Using proprietary platform capabilities, our mission is the de novo discovery and development (research-to-GMP) of immunoglobulins of high potential therapeutic interest that can be exploited for the clinical targeting of solid tumors and cancer-related disease processes.

• We are developing approaches for the efficient and effective isolation and optimization of fully human ‘warhead’ binder molecules using phage-display library technology. We constantly ask how best to design and construct such libraries and to subsequently select, screen and rank binders for downstream applications.
• In addition to fully in vitro discovery, we ask whether native immunoglobulins produced by tumor infiltrating B cells represent good starting points for the development of functional anti-tumor molecules.

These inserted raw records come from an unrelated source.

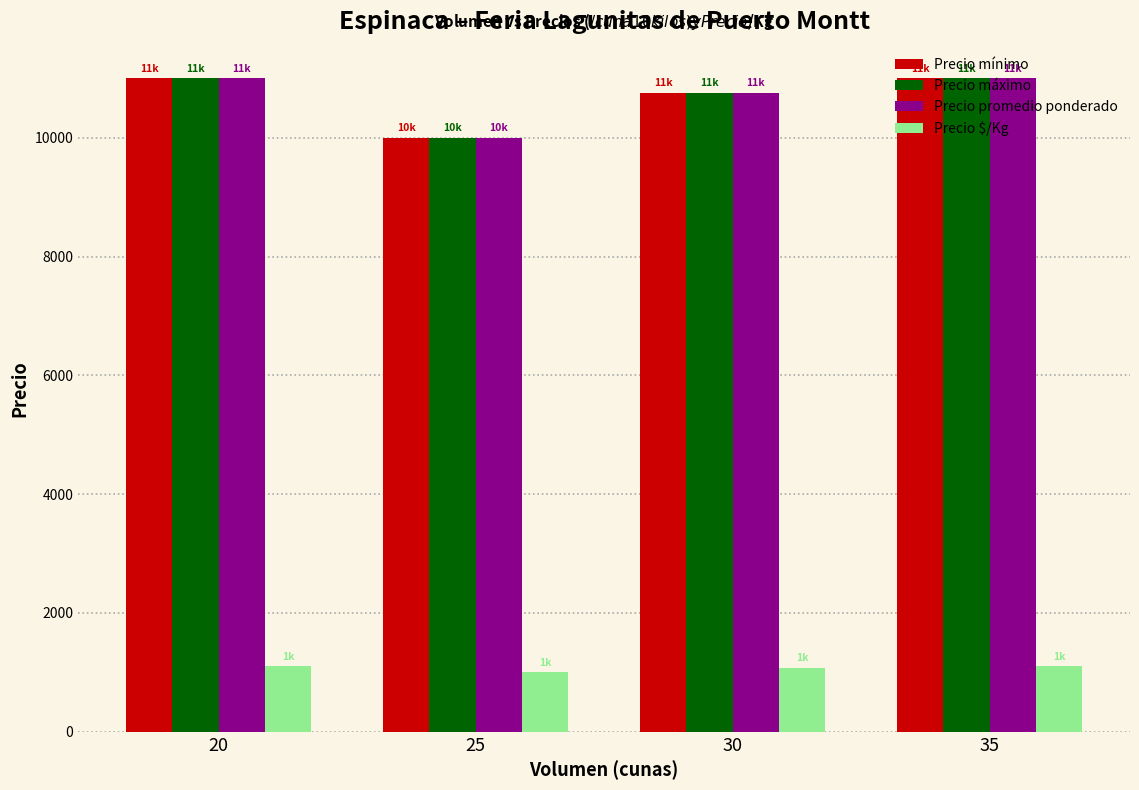

What is the lowest value of the Precio $/Kg series?

1000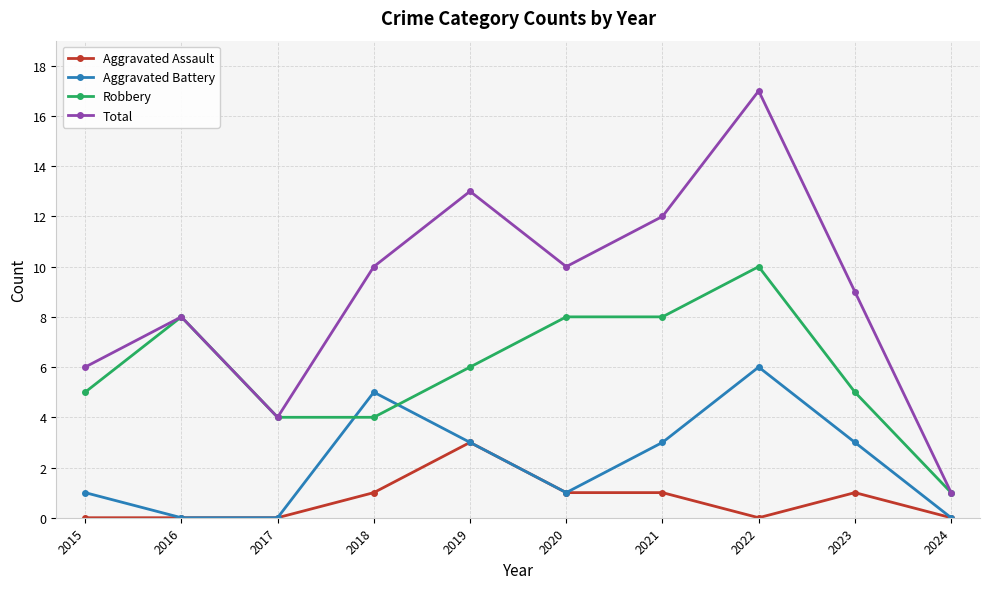

True or false: Aggravated Assault and Total cross at least once.

False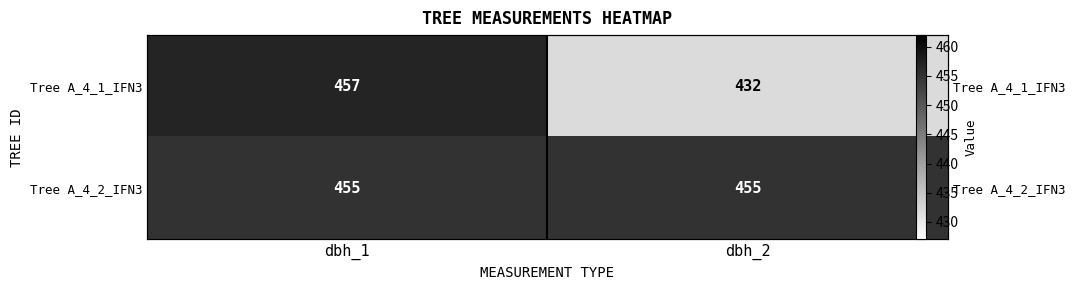

The value of Tree A_4_2_IFN3 at dbh_2 is 701. True or false?

False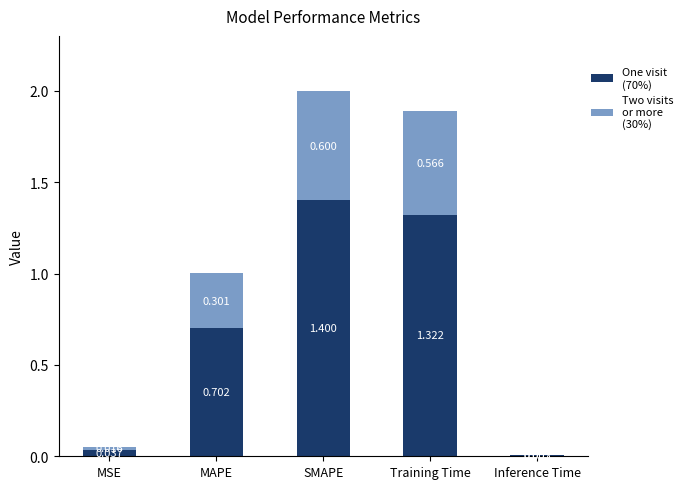

At which category is the sum across all series the highest?

SMAPE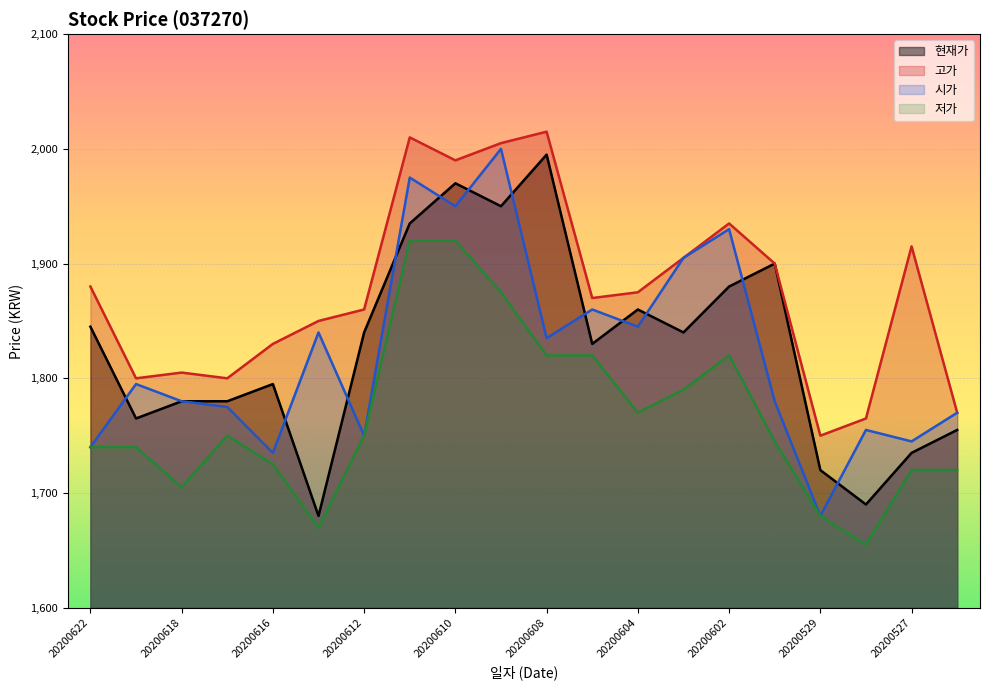

True or false: 고가 has more than 2 points higher than both neighbors.

True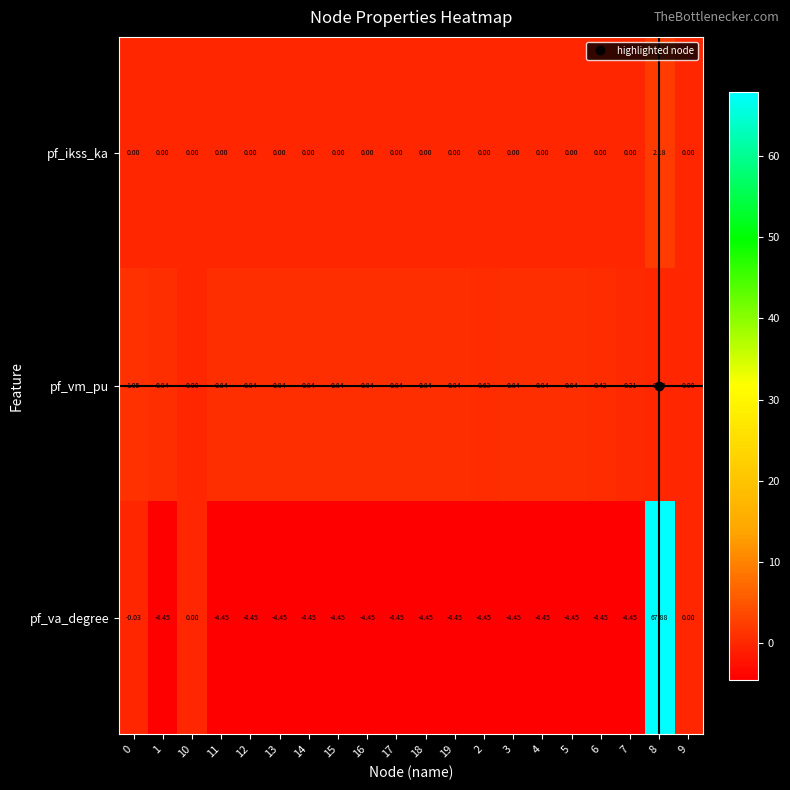

Which series has the widest spread of values?

pf_va_degree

• We have established a pipeline of novel CAR/BiTE-compatible molecules for downstream experimental evaluation and clinical translation.
• We are investigating the utility of  an engineered non-TCR immunoglobulin scaffold for the stringent and selective targeting of therapeutically disease-relevant pMHC complexes In parallel, we are using proprietary in vitro display technology to investigate the physical basis of TCR:pMHC recognition and to explore how we might best mitigate the potential for undesirable cross-reactivity of pMHC targeting agents.
• We support the advancement of existing global LCR therapeutic monoclonal antibody candidates by conducting directed optimization and humanization studies. Current examples are two potential ‘best-in-class’ humanized anti-TGFb mAbs with exquisite selectivity for discrete TGFb isoforms.
• We have established a significant program for the discovery and collaborative development of novel TEM1-targeting antibodies and their fragments. These are being evaluated in T cell redirection studies as BiTE^TMs and CARS, and also for their potential suitability in nuclear medicine and tumor imaging.